*Given information*.
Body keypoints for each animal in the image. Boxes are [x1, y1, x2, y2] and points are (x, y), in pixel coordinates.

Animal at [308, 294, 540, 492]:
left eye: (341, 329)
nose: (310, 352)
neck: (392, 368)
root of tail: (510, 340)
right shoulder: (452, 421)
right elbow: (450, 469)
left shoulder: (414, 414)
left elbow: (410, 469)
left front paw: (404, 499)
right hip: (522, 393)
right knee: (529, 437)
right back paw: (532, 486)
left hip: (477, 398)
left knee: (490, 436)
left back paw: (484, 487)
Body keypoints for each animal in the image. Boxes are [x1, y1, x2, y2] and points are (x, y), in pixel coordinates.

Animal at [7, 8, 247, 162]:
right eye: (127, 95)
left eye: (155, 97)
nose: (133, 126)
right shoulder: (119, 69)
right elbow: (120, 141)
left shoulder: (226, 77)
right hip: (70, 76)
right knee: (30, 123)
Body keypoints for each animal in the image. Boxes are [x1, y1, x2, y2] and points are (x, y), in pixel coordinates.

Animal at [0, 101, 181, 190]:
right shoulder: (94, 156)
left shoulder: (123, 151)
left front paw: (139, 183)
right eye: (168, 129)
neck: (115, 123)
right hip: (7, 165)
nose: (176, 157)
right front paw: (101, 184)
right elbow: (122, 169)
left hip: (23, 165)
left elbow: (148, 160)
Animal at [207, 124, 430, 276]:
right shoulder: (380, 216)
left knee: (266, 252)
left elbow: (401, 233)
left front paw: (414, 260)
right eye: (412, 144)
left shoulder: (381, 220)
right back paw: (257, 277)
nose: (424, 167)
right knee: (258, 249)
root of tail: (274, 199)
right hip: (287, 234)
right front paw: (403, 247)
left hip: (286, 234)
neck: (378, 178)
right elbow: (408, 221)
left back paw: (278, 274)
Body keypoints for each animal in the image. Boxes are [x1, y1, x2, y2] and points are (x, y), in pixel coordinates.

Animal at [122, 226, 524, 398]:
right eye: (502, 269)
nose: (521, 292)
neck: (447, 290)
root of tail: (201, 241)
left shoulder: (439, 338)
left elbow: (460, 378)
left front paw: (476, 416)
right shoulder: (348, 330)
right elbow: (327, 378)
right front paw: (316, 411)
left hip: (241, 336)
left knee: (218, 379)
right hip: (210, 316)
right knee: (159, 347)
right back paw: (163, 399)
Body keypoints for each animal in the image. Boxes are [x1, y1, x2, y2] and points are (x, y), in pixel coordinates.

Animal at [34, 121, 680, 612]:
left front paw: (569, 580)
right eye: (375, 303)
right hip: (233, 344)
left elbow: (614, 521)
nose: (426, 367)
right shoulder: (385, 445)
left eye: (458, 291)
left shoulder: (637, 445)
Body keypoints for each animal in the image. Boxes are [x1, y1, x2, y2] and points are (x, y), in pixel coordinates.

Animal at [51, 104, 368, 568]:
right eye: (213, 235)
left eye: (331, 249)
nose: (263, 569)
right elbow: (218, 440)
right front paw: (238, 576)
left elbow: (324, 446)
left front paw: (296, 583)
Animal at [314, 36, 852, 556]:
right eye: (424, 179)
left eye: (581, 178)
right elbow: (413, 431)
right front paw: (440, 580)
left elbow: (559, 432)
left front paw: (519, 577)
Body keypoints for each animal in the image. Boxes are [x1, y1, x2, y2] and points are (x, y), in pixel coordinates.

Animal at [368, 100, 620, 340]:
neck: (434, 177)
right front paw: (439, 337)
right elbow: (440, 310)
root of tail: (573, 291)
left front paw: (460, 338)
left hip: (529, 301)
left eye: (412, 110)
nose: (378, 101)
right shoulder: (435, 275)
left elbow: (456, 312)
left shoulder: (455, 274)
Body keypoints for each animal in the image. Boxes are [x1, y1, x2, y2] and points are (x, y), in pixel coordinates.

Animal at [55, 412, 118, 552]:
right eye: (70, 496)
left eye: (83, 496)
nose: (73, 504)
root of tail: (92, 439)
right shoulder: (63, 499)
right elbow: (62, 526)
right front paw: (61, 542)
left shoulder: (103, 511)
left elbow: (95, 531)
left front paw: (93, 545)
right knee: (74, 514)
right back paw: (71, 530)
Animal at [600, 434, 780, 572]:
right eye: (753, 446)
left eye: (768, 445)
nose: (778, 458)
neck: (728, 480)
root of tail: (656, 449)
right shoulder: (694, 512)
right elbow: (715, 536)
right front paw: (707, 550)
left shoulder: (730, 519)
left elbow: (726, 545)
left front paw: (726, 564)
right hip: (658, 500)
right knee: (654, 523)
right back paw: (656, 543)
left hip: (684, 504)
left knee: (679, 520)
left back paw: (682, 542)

*Your goal*. The answer must be the lines from the one containing "left hip: (529, 301)" through the last line of the records, written out exactly; please include nothing more.

*Solution to the exercise*.
left hip: (529, 301)
left eye: (412, 110)
nose: (378, 101)
right shoulder: (435, 275)
left elbow: (456, 312)
left shoulder: (455, 274)
Body keypoints for each animal in the image. Boxes are [x1, y1, x2, y2] and points are (x, y), in pixel coordinates.

Animal at [55, 412, 118, 552]:
right eye: (70, 496)
left eye: (83, 496)
nose: (73, 504)
root of tail: (92, 439)
right shoulder: (63, 499)
right elbow: (62, 526)
right front paw: (61, 542)
left shoulder: (103, 511)
left elbow: (95, 531)
left front paw: (93, 545)
right knee: (74, 514)
right back paw: (71, 530)
Animal at [600, 434, 780, 572]:
right eye: (753, 446)
left eye: (768, 445)
nose: (778, 458)
neck: (728, 480)
root of tail: (656, 449)
right shoulder: (694, 512)
right elbow: (715, 536)
right front paw: (707, 550)
left shoulder: (730, 519)
left elbow: (726, 545)
left front paw: (726, 564)
right hip: (658, 500)
right knee: (654, 523)
right back paw: (656, 543)
left hip: (684, 504)
left knee: (679, 520)
left back paw: (682, 542)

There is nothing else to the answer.